- Born: 1976 or 1977 (age 48–49)
- Beauty pageant titleholder
- Title: Miss California Teen USA 1994 Miss Teen USA 1994; Miss Teen USA 1994; Miss California USA 1998; Miss World America 1998;
- Hair color: Blonde
- Eye color: Blue
- Major competitions: Miss California Teen USA 1994; (Winner); Miss Teen USA 1994; (Winner); Miss California USA 1998; (Winner); Miss USA 1998; (1st Runner-Up); Miss World America 1998; (Winner); Miss World 1998; (Top 10);

= Shauna Gambill =

American model (born 1976)

Shauna Gambill (born 1976 or 1977) is an American model and beauty queen who won Miss Teen USA 1994 and also competed in the Miss USA 1998 and Miss World 1998 pageants.

Gambill first won the Miss California Teen USA title in late 1993. In August 1994 she competed in the Miss Teen USA in the national pageant televised live from Biloxi, Mississippi.

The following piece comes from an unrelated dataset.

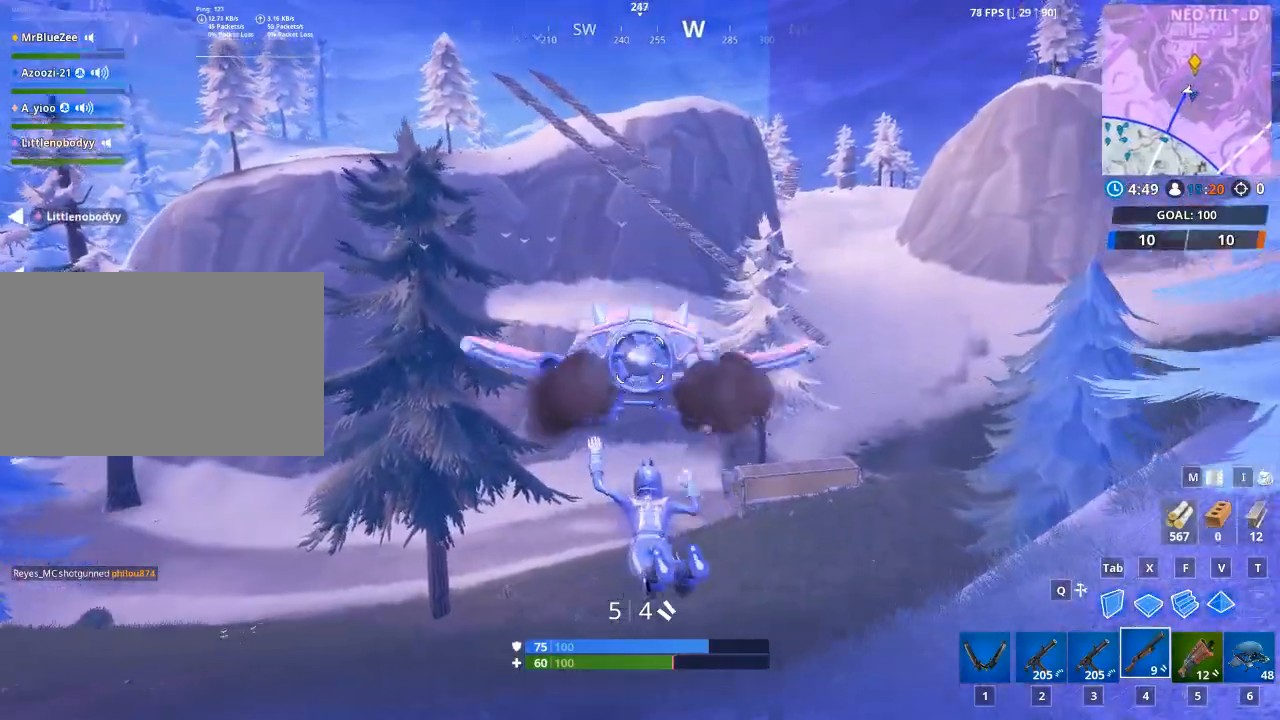
{"keys": ["w"], "mouse": [], "mouse_move": "left", "events": []}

Her performance in the preliminary competition placed her fourth among the top twelve semi-finalists, but her scores were consistently high throughout the three final rounds of competition, ranking highest in swimsuit (16 August). Having impressed the finals judges, Gambill, aged 17, was crowned Miss Teen USA at the end of the pageant broadcast.

In 1997, two years after passing on the Miss Teen USA crown, she won the Miss California USA 1998 title. Gambill then competed at Miss USA 1998, where she placed first runner-up to Shawnae Jebbia of Massachusetts.

Gambill attended Highland High School in Palmdale, California and was valedictorian of her class.